Exercise goal: Reproduce each of the records below line for line, with no changes.

Data extracted from a collection:
————————

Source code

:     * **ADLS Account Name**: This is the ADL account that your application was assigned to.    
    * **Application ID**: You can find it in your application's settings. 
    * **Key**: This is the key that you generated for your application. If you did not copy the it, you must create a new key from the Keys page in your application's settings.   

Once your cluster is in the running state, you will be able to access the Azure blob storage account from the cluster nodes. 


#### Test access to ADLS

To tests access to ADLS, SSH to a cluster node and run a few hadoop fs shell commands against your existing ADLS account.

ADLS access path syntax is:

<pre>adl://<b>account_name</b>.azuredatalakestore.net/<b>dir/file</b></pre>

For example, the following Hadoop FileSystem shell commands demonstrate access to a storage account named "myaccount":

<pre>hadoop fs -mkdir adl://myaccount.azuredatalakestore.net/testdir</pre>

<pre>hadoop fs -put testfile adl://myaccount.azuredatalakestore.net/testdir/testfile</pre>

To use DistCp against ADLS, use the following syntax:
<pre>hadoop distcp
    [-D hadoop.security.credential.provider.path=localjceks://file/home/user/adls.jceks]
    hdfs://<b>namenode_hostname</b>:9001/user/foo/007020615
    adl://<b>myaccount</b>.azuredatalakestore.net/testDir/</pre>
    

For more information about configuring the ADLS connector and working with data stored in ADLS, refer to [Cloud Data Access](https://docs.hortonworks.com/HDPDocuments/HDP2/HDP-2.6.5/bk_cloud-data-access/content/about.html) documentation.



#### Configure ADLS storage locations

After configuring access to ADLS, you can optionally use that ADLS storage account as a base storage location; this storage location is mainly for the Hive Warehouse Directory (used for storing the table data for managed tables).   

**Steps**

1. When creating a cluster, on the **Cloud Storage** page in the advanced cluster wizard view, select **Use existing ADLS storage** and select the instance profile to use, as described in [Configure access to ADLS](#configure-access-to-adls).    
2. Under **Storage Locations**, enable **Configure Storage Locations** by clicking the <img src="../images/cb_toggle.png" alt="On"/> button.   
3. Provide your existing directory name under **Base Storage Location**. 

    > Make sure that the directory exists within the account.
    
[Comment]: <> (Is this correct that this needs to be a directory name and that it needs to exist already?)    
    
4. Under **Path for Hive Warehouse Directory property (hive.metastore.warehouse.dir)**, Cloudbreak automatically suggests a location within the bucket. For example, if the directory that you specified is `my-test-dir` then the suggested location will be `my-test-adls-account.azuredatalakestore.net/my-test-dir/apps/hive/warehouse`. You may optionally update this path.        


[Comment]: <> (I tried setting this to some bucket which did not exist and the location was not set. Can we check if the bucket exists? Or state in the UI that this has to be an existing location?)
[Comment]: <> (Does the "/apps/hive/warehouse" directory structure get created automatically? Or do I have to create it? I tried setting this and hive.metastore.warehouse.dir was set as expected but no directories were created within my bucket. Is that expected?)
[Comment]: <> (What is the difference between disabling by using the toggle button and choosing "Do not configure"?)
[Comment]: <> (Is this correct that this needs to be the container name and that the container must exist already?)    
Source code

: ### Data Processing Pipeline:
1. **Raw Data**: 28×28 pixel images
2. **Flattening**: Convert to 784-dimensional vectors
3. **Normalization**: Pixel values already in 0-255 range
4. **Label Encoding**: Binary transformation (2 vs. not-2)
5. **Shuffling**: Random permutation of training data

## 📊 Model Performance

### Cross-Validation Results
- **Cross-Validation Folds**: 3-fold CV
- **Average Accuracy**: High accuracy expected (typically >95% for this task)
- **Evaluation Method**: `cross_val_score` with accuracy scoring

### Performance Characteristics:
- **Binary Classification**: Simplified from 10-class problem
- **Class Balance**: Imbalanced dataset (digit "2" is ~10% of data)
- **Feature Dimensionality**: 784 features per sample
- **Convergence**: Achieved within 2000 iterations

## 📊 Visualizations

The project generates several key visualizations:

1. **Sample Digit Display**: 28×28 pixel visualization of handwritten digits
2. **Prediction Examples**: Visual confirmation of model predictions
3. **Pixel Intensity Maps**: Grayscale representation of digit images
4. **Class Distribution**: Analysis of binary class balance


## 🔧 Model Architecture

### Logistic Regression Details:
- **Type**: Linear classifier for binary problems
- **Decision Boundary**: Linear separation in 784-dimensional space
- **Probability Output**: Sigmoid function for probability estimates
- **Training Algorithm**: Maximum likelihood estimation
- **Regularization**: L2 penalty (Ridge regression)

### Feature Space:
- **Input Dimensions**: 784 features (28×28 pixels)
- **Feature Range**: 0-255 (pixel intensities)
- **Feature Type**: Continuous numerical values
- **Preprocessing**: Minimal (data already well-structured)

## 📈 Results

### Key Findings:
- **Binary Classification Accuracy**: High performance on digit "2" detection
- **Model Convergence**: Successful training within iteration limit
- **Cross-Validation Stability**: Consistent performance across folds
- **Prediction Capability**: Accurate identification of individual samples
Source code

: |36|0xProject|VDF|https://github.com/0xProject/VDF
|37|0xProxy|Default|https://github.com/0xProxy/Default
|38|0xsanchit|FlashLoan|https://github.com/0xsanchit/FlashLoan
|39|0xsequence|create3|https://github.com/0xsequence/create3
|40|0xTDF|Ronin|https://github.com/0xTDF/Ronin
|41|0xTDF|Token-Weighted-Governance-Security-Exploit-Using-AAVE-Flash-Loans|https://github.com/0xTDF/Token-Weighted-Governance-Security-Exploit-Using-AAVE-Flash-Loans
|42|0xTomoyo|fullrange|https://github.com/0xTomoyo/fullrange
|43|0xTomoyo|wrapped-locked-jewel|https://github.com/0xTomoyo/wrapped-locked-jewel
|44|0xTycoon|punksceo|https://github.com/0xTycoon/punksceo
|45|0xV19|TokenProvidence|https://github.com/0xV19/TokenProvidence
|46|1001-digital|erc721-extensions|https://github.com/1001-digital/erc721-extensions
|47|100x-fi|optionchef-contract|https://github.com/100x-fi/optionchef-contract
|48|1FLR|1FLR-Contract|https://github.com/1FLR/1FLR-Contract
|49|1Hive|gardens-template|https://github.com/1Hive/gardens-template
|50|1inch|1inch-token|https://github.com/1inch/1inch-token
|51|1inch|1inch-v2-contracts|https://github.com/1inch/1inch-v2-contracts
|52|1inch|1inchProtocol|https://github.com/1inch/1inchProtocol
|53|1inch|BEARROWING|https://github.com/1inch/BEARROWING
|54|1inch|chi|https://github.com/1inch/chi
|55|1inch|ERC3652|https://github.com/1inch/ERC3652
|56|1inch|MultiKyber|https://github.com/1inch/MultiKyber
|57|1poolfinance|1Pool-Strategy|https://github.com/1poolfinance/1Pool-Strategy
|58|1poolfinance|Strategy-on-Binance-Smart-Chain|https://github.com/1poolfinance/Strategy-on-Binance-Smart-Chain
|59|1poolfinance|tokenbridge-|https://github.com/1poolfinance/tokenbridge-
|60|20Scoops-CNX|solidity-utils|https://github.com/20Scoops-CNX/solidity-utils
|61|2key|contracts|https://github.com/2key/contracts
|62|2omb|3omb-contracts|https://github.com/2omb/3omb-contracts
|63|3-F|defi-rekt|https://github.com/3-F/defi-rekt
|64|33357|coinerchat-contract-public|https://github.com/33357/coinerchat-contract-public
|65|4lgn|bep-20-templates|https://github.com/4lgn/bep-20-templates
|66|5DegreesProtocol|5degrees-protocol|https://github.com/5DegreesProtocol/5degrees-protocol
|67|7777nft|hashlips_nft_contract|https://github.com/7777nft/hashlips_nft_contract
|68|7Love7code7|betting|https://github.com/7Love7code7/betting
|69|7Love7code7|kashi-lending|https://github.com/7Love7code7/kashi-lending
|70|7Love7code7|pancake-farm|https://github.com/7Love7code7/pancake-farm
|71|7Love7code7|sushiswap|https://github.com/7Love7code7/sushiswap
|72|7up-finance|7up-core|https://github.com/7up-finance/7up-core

————————

Output of the task:
Source code

:     * **ADLS Account Name**: This is the ADL account that your application was assigned to.    
    * **Application ID**: You can find it in your application's settings. 
    * **Key**: This is the key that you generated for your application. If you did not copy the it, you must create a new key from the Keys page in your application's settings.   

Once your cluster is in the running state, you will be able to access the Azure blob storage account from the cluster nodes. 


#### Test access to ADLS

To tests access to ADLS, SSH to a cluster node and run a few hadoop fs shell commands against your existing ADLS account.

ADLS access path syntax is:

<pre>adl://<b>account_name</b>.azuredatalakestore.net/<b>dir/file</b></pre>

For example, the following Hadoop FileSystem shell commands demonstrate access to a storage account named "myaccount":

<pre>hadoop fs -mkdir adl://myaccount.azuredatalakestore.net/testdir</pre>

<pre>hadoop fs -put testfile adl://myaccount.azuredatalakestore.net/testdir/testfile</pre>

To use DistCp against ADLS, use the following syntax:
<pre>hadoop distcp
    [-D hadoop.security.credential.provider.path=localjceks://file/home/user/adls.jceks]
    hdfs://<b>namenode_hostname</b>:9001/user/foo/007020615
    adl://<b>myaccount</b>.azuredatalakestore.net/testDir/</pre>
    

For more information about configuring the ADLS connector and working with data stored in ADLS, refer to [Cloud Data Access](https://docs.hortonworks.com/HDPDocuments/HDP2/HDP-2.6.5/bk_cloud-data-access/content/about.html) documentation.



#### Configure ADLS storage locations

After configuring access to ADLS, you can optionally use that ADLS storage account as a base storage location; this storage location is mainly for the Hive Warehouse Directory (used for storing the table data for managed tables).   

**Steps**

1. When creating a cluster, on the **Cloud Storage** page in the advanced cluster wizard view, select **Use existing ADLS storage** and select the instance profile to use, as described in [Configure access to ADLS](#configure-access-to-adls).    
2. Under **Storage Locations**, enable **Configure Storage Locations** by clicking the <img src="../images/cb_toggle.png" alt="On"/> button.   
3. Provide your existing directory name under **Base Storage Location**. 

    > Make sure that the directory exists within the account.
    
[Comment]: <> (Is this correct that this needs to be a directory name and that it needs to exist already?)    
    
4. Under **Path for Hive Warehouse Directory property (hive.metastore.warehouse.dir)**, Cloudbreak automatically suggests a location within the bucket. For example, if the directory that you specified is `my-test-dir` then the suggested location will be `my-test-adls-account.azuredatalakestore.net/my-test-dir/apps/hive/warehouse`. You may optionally update this path.        


[Comment]: <> (I tried setting this to some bucket which did not exist and the location was not set. Can we check if the bucket exists? Or state in the UI that this has to be an existing location?)
[Comment]: <> (Does the "/apps/hive/warehouse" directory structure get created automatically? Or do I have to create it? I tried setting this and hive.metastore.warehouse.dir was set as expected but no directories were created within my bucket. Is that expected?)
[Comment]: <> (What is the difference between disabling by using the toggle button and choosing "Do not configure"?)
[Comment]: <> (Is this correct that this needs to be the container name and that the container must exist already?)    
Source code

: ### Data Processing Pipeline:
1. **Raw Data**: 28×28 pixel images
2. **Flattening**: Convert to 784-dimensional vectors
3. **Normalization**: Pixel values already in 0-255 range
4. **Label Encoding**: Binary transformation (2 vs. not-2)
5. **Shuffling**: Random permutation of training data

## 📊 Model Performance

### Cross-Validation Results
- **Cross-Validation Folds**: 3-fold CV
- **Average Accuracy**: High accuracy expected (typically >95% for this task)
- **Evaluation Method**: `cross_val_score` with accuracy scoring

### Performance Characteristics:
- **Binary Classification**: Simplified from 10-class problem
- **Class Balance**: Imbalanced dataset (digit "2" is ~10% of data)
- **Feature Dimensionality**: 784 features per sample
- **Convergence**: Achieved within 2000 iterations

## 📊 Visualizations

The project generates several key visualizations:

1. **Sample Digit Display**: 28×28 pixel visualization of handwritten digits
2. **Prediction Examples**: Visual confirmation of model predictions
3. **Pixel Intensity Maps**: Grayscale representation of digit images
4. **Class Distribution**: Analysis of binary class balance


## 🔧 Model Architecture

### Logistic Regression Details:
- **Type**: Linear classifier for binary problems
- **Decision Boundary**: Linear separation in 784-dimensional space
- **Probability Output**: Sigmoid function for probability estimates
- **Training Algorithm**: Maximum likelihood estimation
- **Regularization**: L2 penalty (Ridge regression)

### Feature Space:
- **Input Dimensions**: 784 features (28×28 pixels)
- **Feature Range**: 0-255 (pixel intensities)
- **Feature Type**: Continuous numerical values
- **Preprocessing**: Minimal (data already well-structured)

## 📈 Results

### Key Findings:
- **Binary Classification Accuracy**: High performance on digit "2" detection
- **Model Convergence**: Successful training within iteration limit
- **Cross-Validation Stability**: Consistent performance across folds
- **Prediction Capability**: Accurate identification of individual samples
Source code

: |36|0xProject|VDF|https://github.com/0xProject/VDF
|37|0xProxy|Default|https://github.com/0xProxy/Default
|38|0xsanchit|FlashLoan|https://github.com/0xsanchit/FlashLoan
|39|0xsequence|create3|https://github.com/0xsequence/create3
|40|0xTDF|Ronin|https://github.com/0xTDF/Ronin
|41|0xTDF|Token-Weighted-Governance-Security-Exploit-Using-AAVE-Flash-Loans|https://github.com/0xTDF/Token-Weighted-Governance-Security-Exploit-Using-AAVE-Flash-Loans
|42|0xTomoyo|fullrange|https://github.com/0xTomoyo/fullrange
|43|0xTomoyo|wrapped-locked-jewel|https://github.com/0xTomoyo/wrapped-locked-jewel
|44|0xTycoon|punksceo|https://github.com/0xTycoon/punksceo
|45|0xV19|TokenProvidence|https://github.com/0xV19/TokenProvidence
|46|1001-digital|erc721-extensions|https://github.com/1001-digital/erc721-extensions
|47|100x-fi|optionchef-contract|https://github.com/100x-fi/optionchef-contract
|48|1FLR|1FLR-Contract|https://github.com/1FLR/1FLR-Contract
|49|1Hive|gardens-template|https://github.com/1Hive/gardens-template
|50|1inch|1inch-token|https://github.com/1inch/1inch-token
|51|1inch|1inch-v2-contracts|https://github.com/1inch/1inch-v2-contracts
|52|1inch|1inchProtocol|https://github.com/1inch/1inchProtocol
|53|1inch|BEARROWING|https://github.com/1inch/BEARROWING
|54|1inch|chi|https://github.com/1inch/chi
|55|1inch|ERC3652|https://github.com/1inch/ERC3652
|56|1inch|MultiKyber|https://github.com/1inch/MultiKyber
|57|1poolfinance|1Pool-Strategy|https://github.com/1poolfinance/1Pool-Strategy
|58|1poolfinance|Strategy-on-Binance-Smart-Chain|https://github.com/1poolfinance/Strategy-on-Binance-Smart-Chain
|59|1poolfinance|tokenbridge-|https://github.com/1poolfinance/tokenbridge-
|60|20Scoops-CNX|solidity-utils|https://github.com/20Scoops-CNX/solidity-utils
|61|2key|contracts|https://github.com/2key/contracts
|62|2omb|3omb-contracts|https://github.com/2omb/3omb-contracts
|63|3-F|defi-rekt|https://github.com/3-F/defi-rekt
|64|33357|coinerchat-contract-public|https://github.com/33357/coinerchat-contract-public
|65|4lgn|bep-20-templates|https://github.com/4lgn/bep-20-templates
|66|5DegreesProtocol|5degrees-protocol|https://github.com/5DegreesProtocol/5degrees-protocol
|67|7777nft|hashlips_nft_contract|https://github.com/7777nft/hashlips_nft_contract
|68|7Love7code7|betting|https://github.com/7Love7code7/betting
|69|7Love7code7|kashi-lending|https://github.com/7Love7code7/kashi-lending
|70|7Love7code7|pancake-farm|https://github.com/7Love7code7/pancake-farm
|71|7Love7code7|sushiswap|https://github.com/7Love7code7/sushiswap
|72|7up-finance|7up-core|https://github.com/7up-finance/7up-core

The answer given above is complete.